The main limitation of this study is that we used PCR-SSO instead of sequencing due to the limited budget provided by the National Insurance for HLA typing. We perform HLA typing by screening patients and their family members for HLA-DRB1. We only proceed to class I (AB) typing for identical patients and donors on class II or for patients capable of affording the cost of a haploidentical transplant, which until now is not fully covered by insurance, and explains why the number of HLA-DRB1 typed samples is more than twice the number of HLA class I (AB) in our study.

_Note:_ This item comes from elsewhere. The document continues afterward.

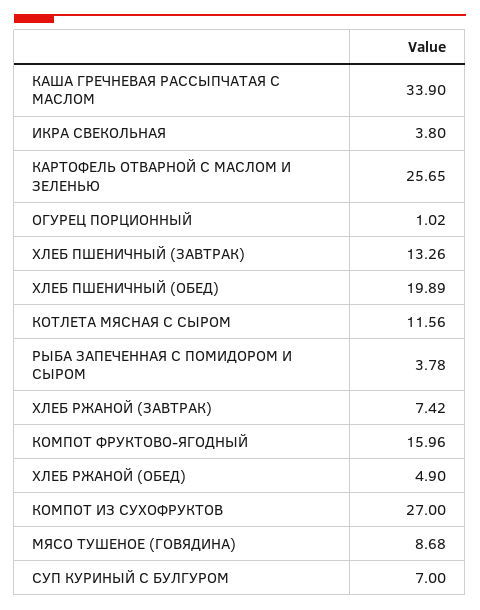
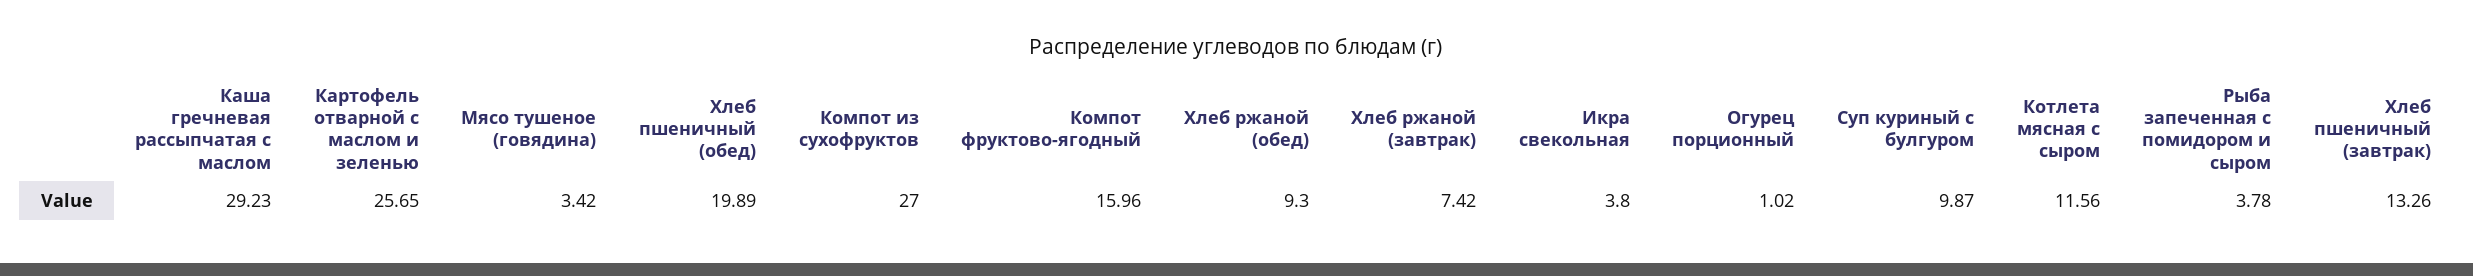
КАША ГРЕЧНЕВАЯ РАССЫПЧАТАЯ С МАСЛОМ: 33.9 -> 29.23
ХЛЕБ РЖАНОЙ (ОБЕД): 4.9 -> 9.3
МЯСО ТУШЕНОЕ (ГОВЯДИНА): 8.68 -> 3.42
СУП КУРИНЫЙ С БУЛГУРОМ: 7 -> 9.87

Knowledge of population-specific allele and haplotype frequencies increases the chance of finding matched donors. Unfortunately, less than 3% of donors listed in international registries are from oriental origins, which makes it difficult to find a match for a patient with no sibling donor indicated for BMT in Egypt (Besse et al. 2016).

Conclusion

The results of this study present valuable information about HLA genes in Egyptians that can be used for hematopoietic stem cell unrelated donor recruitment, and selection, and as a helpful resource for population genetic studies and HLA disease associations.